=== Begin Enclosure ===

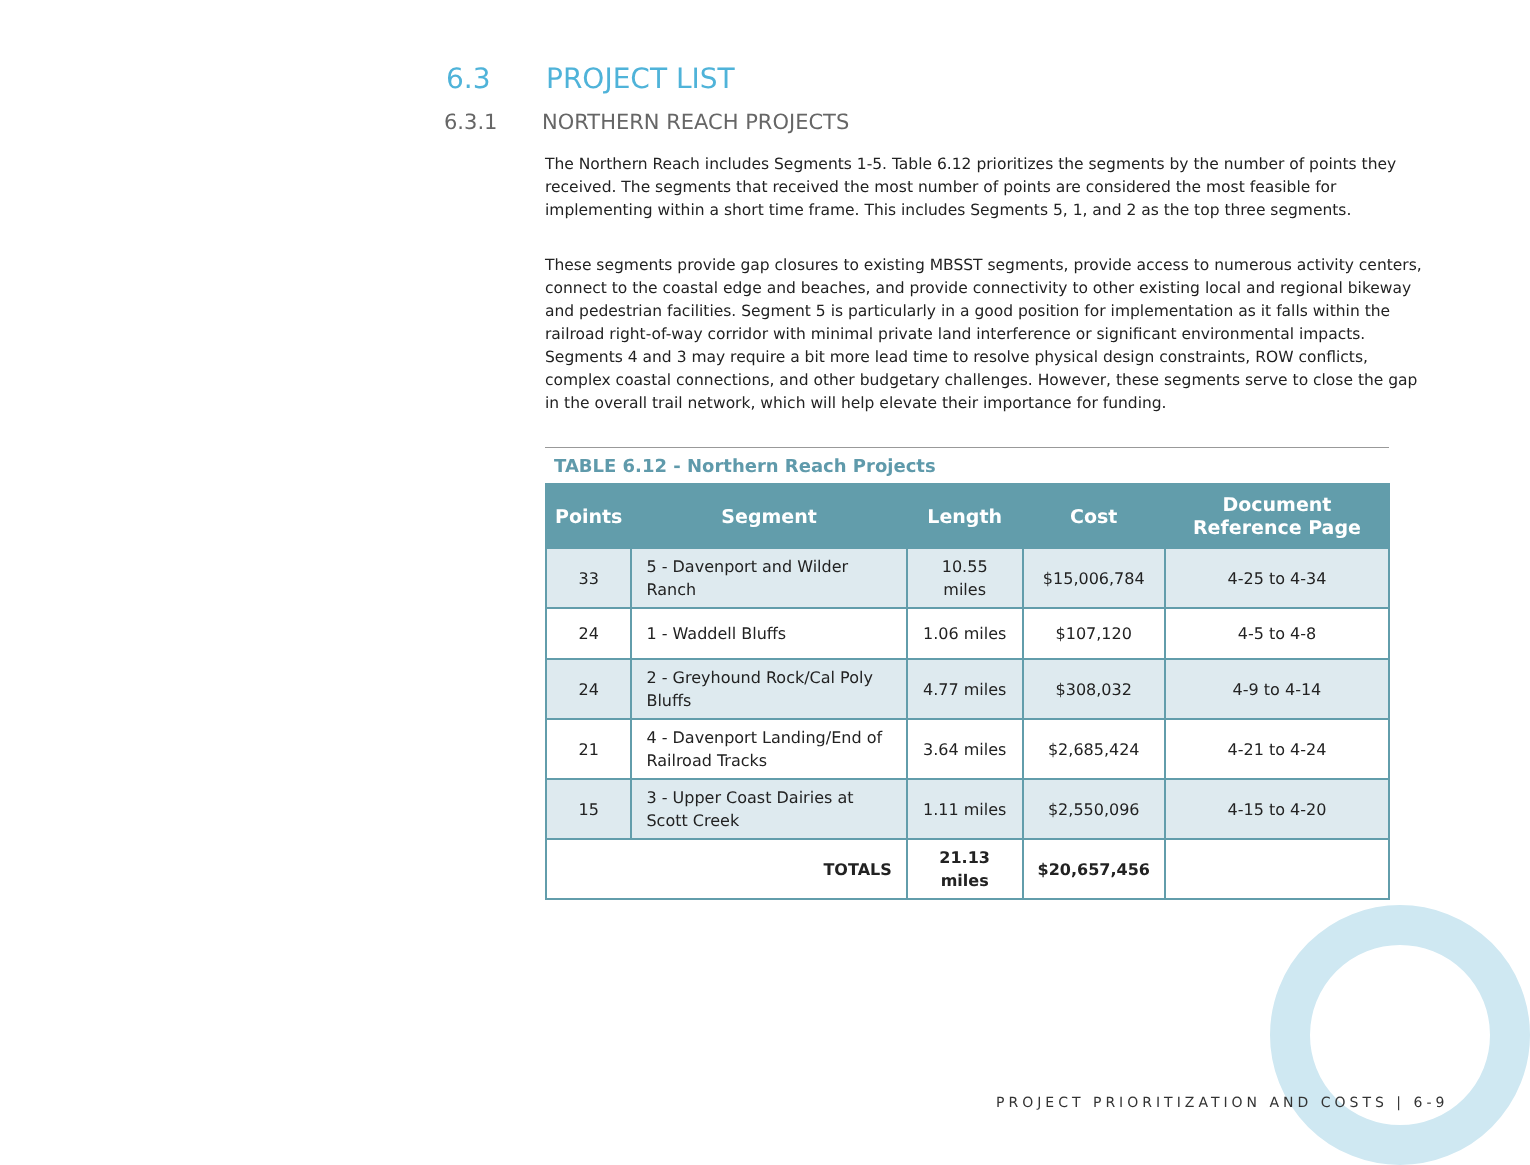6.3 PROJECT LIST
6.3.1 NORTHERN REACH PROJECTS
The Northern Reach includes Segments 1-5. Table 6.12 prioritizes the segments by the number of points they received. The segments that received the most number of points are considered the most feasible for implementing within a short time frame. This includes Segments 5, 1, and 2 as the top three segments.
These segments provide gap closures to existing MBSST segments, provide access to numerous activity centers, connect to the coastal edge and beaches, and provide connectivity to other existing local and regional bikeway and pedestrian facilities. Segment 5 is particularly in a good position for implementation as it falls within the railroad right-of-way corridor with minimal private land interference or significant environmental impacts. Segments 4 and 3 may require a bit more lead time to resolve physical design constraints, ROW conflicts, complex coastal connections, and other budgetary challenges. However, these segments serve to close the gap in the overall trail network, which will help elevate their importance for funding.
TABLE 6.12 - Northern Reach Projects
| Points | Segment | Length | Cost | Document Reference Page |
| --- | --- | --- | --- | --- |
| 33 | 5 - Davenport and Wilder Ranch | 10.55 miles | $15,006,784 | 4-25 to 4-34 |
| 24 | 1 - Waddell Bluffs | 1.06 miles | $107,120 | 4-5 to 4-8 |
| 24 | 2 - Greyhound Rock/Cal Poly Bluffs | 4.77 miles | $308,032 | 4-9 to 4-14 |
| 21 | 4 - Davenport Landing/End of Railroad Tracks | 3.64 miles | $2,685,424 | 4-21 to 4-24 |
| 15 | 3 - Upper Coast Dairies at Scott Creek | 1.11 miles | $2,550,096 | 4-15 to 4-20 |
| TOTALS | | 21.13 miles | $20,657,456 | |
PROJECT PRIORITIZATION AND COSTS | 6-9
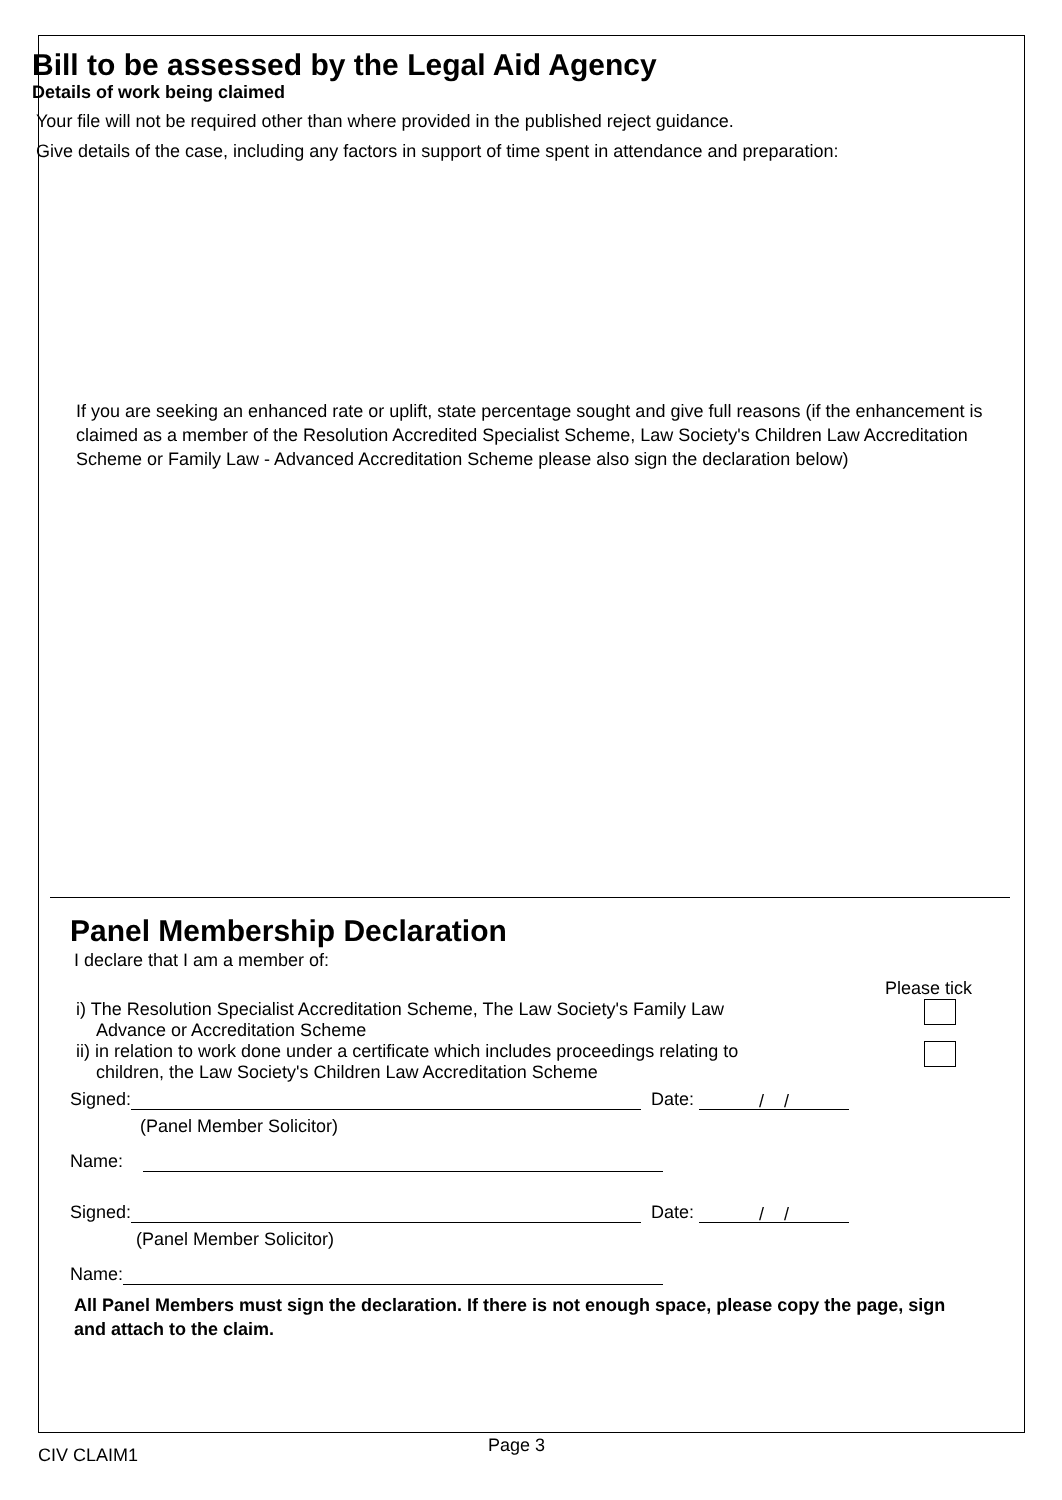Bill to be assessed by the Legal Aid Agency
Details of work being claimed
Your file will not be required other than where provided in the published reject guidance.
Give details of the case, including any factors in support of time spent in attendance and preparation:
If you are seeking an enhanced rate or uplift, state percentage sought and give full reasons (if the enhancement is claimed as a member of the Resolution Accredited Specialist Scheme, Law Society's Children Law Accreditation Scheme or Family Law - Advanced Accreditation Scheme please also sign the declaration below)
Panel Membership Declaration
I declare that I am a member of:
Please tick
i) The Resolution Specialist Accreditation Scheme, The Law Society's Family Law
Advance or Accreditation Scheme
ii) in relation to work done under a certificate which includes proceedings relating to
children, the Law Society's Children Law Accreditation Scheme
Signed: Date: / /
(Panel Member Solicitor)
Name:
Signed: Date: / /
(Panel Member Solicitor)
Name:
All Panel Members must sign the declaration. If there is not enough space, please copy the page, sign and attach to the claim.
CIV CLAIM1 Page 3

=== End Enclosure ===

WHAT YOU NEED TO DO » In the listing above, find the line with "4-21 to 4-24 |" and the line with "Give details of". Transcribe those two and everything between, exactly, leaving out pictures.

EXERCISE OUTPUT »
| 21 | 4 - Davenport Landing/End of Railroad Tracks | 3.64 miles | $2,685,424 | 4-21 to 4-24 |
| 15 | 3 - Upper Coast Dairies at Scott Creek | 1.11 miles | $2,550,096 | 4-15 to 4-20 |
| TOTALS | | 21.13 miles | $20,657,456 | |
PROJECT PRIORITIZATION AND COSTS | 6-9
Bill to be assessed by the Legal Aid Agency
Details of work being claimed
Your file will not be required other than where provided in the published reject guidance.
Give details of the case, including any factors in support of time spent in attendance and preparation:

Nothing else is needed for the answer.